India could get hurt in trade crossfire between China and the US

China's giant export machine needs and outlet, and that could spell trouble for Indian manufacturers
Inside a Chinese fireworks factory

The Editorial Board   |     |   Published 15.10.18, 09:35 PM

The full-scale trade spat between the United States of America and China will have big repercussions in India. China is India’s biggest trading partner and accounts for two-way trade valued at $89.7 billion in 2017-18 — over $15.2 billion more than the second-placed US. But India imported goods worth $76.4 billion from China and exported a piffling $13.3 billion, leaving a yawning trade deficit of $63 billion in China’s favour. The worry is that as Donald Trump and Xi Jinping stare down at each other in an implacable battle of wills, China would need to find an outlet for its giant export machine and that could spell trouble for India’s domestic manufacturers.

Suboptimal growth in the world economy — reflecting uncertainties arising from the rising protectionism in America, flight of capital out of emerging markets, the threat of looming economic sanctions in Iran and the surge in global crude prices — has exacerbated the crisis in India with the current account deficit forecast to widen to 2.7 per cent of gross domestic product in 2018-19. That gap will be harder to paper over this year as risk-averse foreign investors flee to the comfort of the US bond markets where yields have risen to seven-year highs. The threat of sanctions against Iran jeopardizes almost $9 billion worth of petroleum imports from that nation, with a massive worry for policymakers to find new sources of crude to plug the gap. The precipitate plunge in the value of the rupee has only compounded concerns, prompting the Centre to prop up Asia’s worst-performing currency this year by raising import tariffs on a range of products, from air conditioners and refrigerators to footwear, speakers and aviation turbine fuel. The measures have been ineffectual. But it is clear that the government is making sure that local markets do not get swamped by cheap products from China, South Korea, and countries like Indonesia and Thailand with which India has free trade agreements.

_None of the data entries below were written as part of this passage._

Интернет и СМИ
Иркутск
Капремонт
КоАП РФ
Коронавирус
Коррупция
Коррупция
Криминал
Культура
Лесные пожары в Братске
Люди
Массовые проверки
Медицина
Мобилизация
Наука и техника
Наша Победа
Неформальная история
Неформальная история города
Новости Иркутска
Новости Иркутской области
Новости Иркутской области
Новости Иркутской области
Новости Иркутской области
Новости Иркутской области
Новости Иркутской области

A close look at imports from China will show why there is cause for worry. Electrical machinery is the biggest category of imports from China at $28.7 billion in 2017-18, growing at an annual 30.4 per cent and accounting for 50 per cent of all imports under this group of products. The other big-product categories include machinery and mechanical appliances ($13.5 billion; 35 per cent of all imports in this category), organic chemicals ($7 billion), plastics ($2.4 billion), optical instruments ($1.6 billion) and iron and steel (another $1.6 billion). The growth rates in imports from China in these categories have ranged between 20 and 30 per cent. This leaves India with a dilemma: should it crack down further by raising import tariffs on more products, or should it hold its hand and avoid the risk of scuppering economic growth in an election year?